EXERCISE INSTRUCTIONS
Would you repeat word for word the lines of the listing that follows, from the one with "moments of U.S." up to and including the one with "For scaling purposes, I", and leave out the images?

SOURCE RECORDS
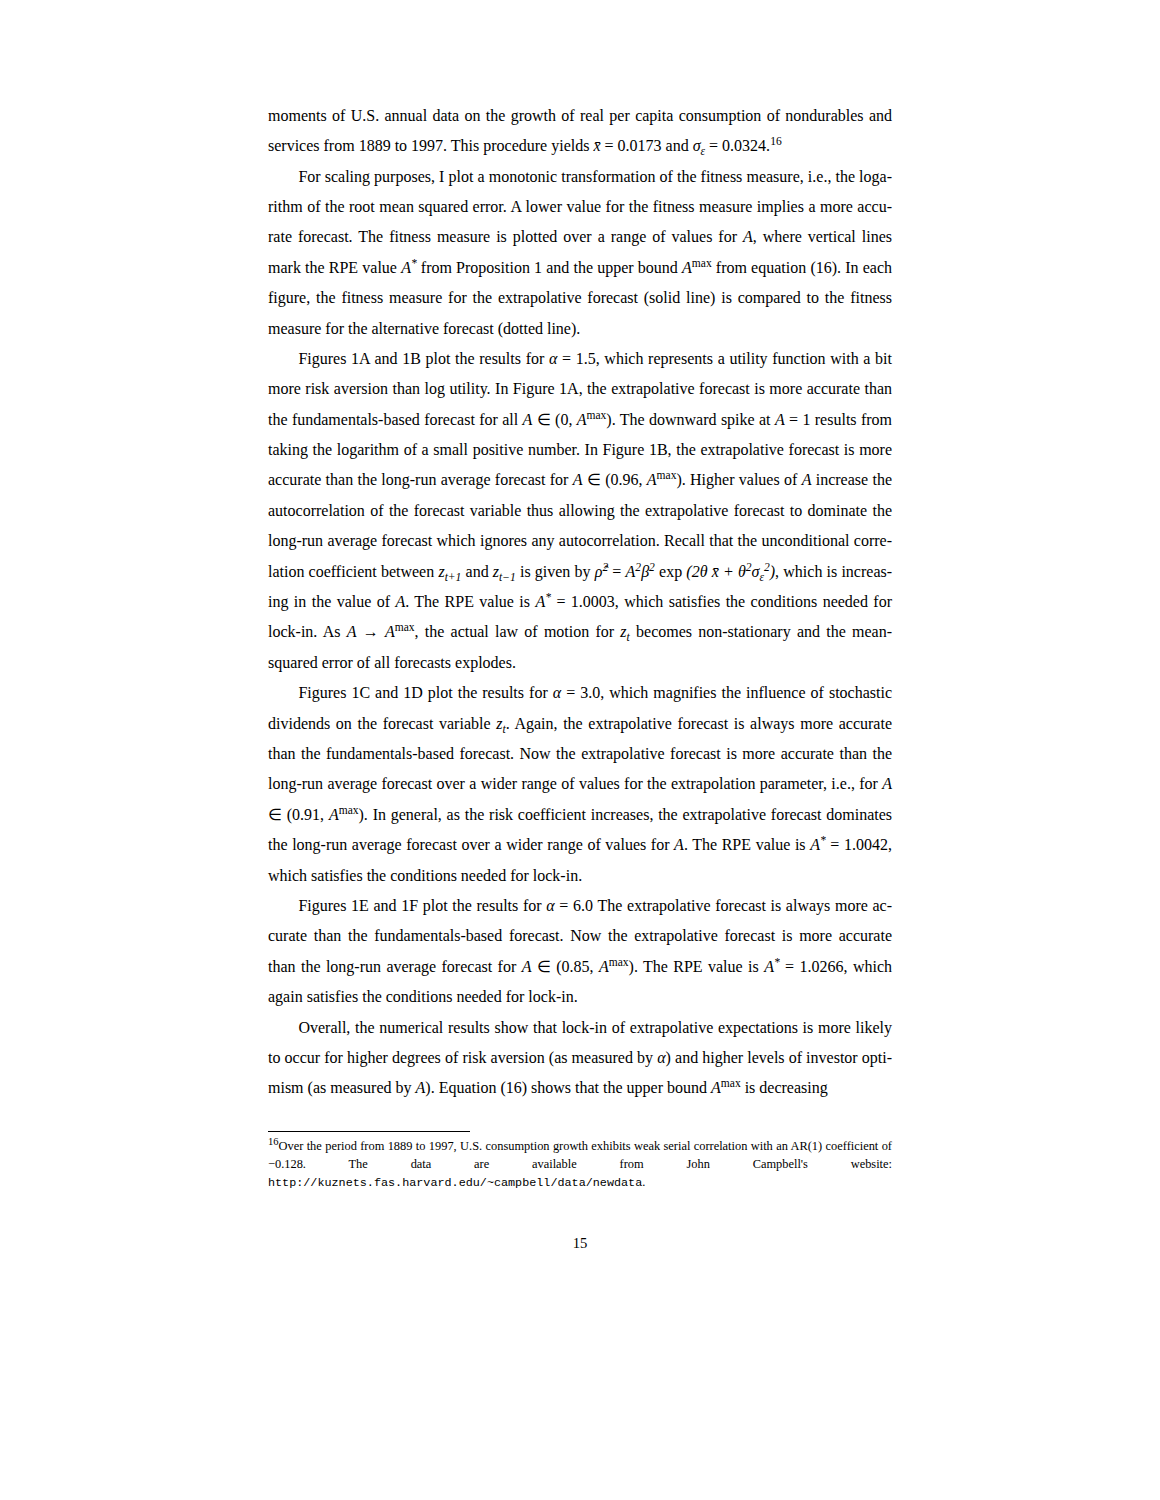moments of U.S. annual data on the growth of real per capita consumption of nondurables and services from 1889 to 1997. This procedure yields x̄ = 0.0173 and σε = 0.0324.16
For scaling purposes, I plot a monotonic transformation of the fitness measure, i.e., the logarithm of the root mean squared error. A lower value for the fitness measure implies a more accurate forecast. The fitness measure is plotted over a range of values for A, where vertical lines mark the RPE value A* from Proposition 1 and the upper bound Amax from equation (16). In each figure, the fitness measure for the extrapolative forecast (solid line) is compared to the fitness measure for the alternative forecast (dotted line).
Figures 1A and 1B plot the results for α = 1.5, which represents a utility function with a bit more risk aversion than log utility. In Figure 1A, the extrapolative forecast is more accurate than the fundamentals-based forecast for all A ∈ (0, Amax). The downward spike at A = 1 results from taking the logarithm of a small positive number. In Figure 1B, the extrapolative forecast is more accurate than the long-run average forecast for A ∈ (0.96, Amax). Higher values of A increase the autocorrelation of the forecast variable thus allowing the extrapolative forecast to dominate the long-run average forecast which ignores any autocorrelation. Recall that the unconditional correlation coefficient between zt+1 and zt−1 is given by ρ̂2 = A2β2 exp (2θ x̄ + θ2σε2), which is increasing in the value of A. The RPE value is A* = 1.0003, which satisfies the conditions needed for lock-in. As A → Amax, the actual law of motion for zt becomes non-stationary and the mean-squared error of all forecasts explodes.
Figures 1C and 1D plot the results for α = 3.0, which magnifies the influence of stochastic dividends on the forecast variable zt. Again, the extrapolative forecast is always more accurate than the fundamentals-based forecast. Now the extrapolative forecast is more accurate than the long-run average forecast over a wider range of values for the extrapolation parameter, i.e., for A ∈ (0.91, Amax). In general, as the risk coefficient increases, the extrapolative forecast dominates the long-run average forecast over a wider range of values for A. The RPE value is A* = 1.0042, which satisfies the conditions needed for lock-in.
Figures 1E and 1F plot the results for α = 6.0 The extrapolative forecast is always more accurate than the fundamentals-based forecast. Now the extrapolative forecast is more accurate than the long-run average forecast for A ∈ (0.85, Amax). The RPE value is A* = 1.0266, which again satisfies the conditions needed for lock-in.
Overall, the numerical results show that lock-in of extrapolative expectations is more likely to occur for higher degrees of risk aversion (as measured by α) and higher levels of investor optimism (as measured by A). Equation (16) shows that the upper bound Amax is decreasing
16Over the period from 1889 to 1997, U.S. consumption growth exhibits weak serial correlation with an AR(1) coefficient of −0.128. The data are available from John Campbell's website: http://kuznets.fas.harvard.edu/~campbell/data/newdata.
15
* * *
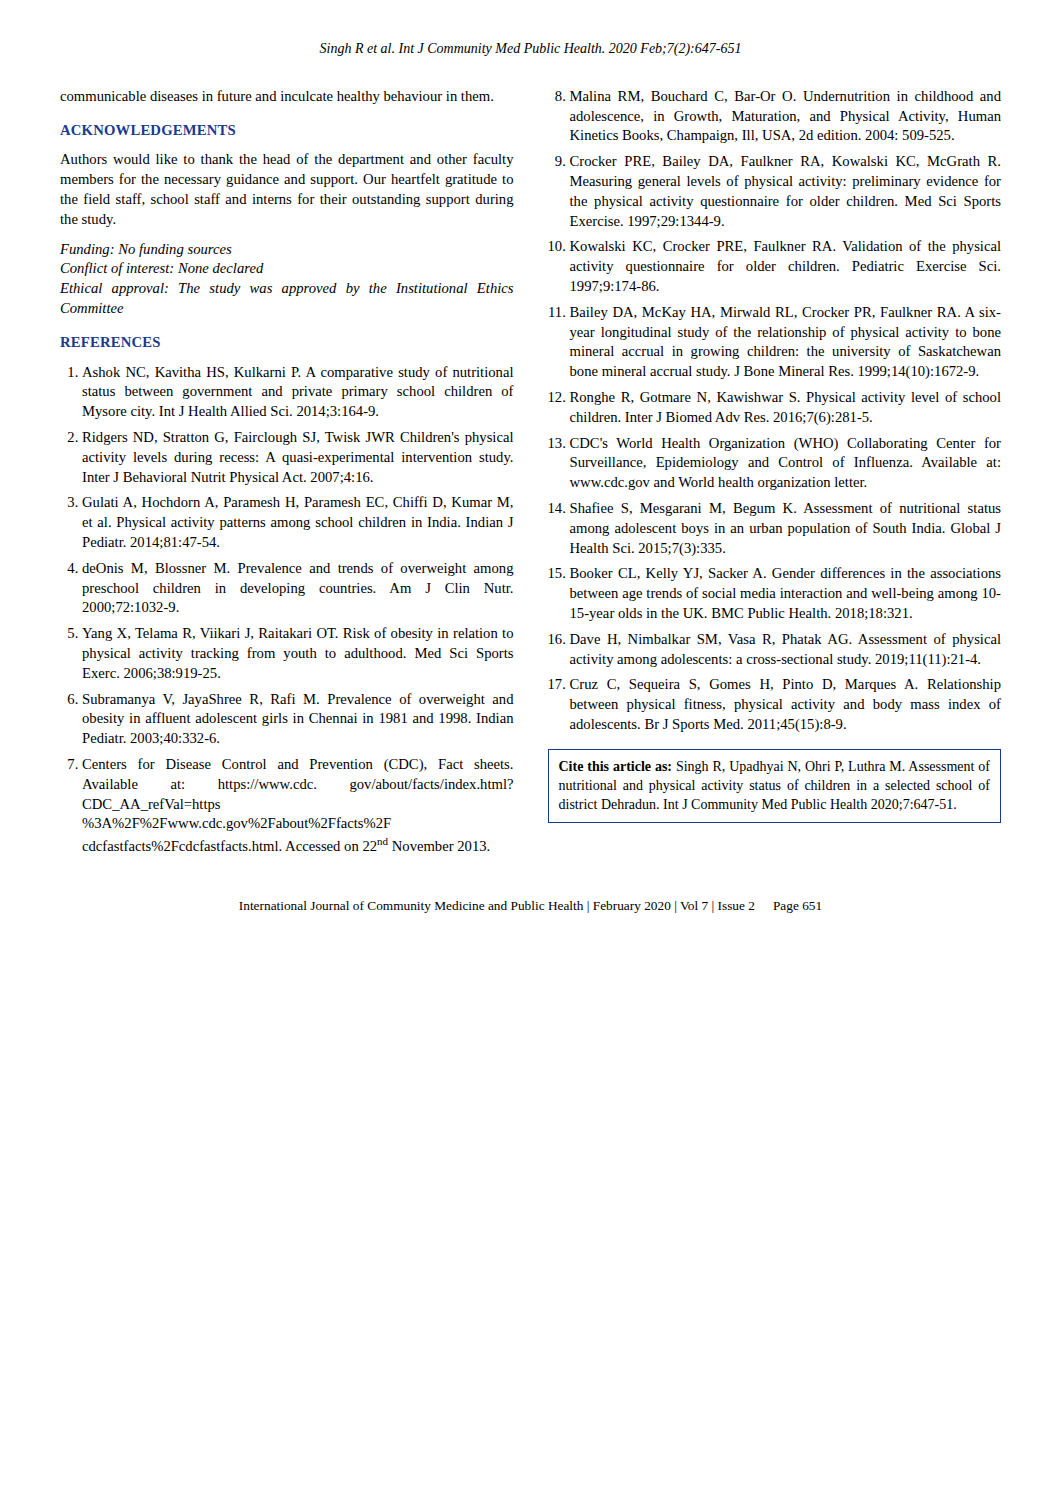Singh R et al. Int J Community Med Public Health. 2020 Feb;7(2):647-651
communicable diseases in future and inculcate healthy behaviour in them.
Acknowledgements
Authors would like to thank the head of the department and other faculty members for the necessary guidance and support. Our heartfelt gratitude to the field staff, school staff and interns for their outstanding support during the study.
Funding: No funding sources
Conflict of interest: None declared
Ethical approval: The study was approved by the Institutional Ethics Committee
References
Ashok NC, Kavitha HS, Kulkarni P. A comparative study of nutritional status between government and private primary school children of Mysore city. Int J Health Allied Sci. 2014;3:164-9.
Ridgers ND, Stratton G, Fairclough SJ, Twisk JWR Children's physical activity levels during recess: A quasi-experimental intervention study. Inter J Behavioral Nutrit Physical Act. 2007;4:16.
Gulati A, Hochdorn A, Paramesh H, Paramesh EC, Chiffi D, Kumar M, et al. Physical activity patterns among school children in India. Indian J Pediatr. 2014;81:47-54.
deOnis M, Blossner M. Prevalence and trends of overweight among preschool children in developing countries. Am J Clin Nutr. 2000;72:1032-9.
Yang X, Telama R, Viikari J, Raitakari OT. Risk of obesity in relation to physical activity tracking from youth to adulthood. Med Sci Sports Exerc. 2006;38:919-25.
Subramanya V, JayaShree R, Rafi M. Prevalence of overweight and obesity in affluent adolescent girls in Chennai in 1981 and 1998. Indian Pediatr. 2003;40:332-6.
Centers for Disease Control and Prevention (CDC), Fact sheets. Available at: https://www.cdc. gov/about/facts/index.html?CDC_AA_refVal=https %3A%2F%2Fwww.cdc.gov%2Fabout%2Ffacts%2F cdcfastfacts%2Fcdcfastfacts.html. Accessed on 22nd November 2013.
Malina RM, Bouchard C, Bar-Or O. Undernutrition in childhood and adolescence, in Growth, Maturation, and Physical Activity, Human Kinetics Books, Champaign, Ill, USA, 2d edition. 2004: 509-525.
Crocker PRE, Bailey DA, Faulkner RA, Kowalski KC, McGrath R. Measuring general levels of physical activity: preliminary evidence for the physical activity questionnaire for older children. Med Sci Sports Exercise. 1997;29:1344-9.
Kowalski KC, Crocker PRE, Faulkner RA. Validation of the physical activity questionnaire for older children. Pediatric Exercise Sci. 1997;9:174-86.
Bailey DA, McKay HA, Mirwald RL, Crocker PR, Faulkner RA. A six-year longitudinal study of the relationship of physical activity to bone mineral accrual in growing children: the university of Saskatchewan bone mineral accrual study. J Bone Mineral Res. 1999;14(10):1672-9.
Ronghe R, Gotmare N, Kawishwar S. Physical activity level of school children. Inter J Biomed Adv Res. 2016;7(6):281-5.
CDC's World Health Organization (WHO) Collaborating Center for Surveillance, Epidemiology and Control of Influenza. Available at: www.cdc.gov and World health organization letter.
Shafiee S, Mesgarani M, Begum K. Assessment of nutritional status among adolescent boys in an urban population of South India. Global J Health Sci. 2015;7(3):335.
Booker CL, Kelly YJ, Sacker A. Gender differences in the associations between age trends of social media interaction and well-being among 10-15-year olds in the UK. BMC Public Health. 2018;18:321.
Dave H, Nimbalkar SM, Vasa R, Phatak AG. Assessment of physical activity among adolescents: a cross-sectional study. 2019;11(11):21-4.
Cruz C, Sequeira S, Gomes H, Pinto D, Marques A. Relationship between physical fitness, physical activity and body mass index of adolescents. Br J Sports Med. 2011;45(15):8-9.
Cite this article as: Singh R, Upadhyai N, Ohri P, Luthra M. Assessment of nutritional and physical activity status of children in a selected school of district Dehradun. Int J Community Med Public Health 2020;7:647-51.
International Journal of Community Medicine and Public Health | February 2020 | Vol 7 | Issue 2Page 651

THE COMPLETED TASK
moments of U.S. annual data on the growth of real per capita consumption of nondurables and services from 1889 to 1997. This procedure yields x̄ = 0.0173 and σε = 0.0324.16
For scaling purposes, I plot a monotonic transformation of the fitness measure, i.e., the logarithm of the root mean squared error. A lower value for the fitness measure implies a more accurate forecast. The fitness measure is plotted over a range of values for A, where vertical lines mark the RPE value A* from Proposition 1 and the upper bound Amax from equation (16). In each figure, the fitness measure for the extrapolative forecast (solid line) is compared to the fitness measure for the alternative forecast (dotted line).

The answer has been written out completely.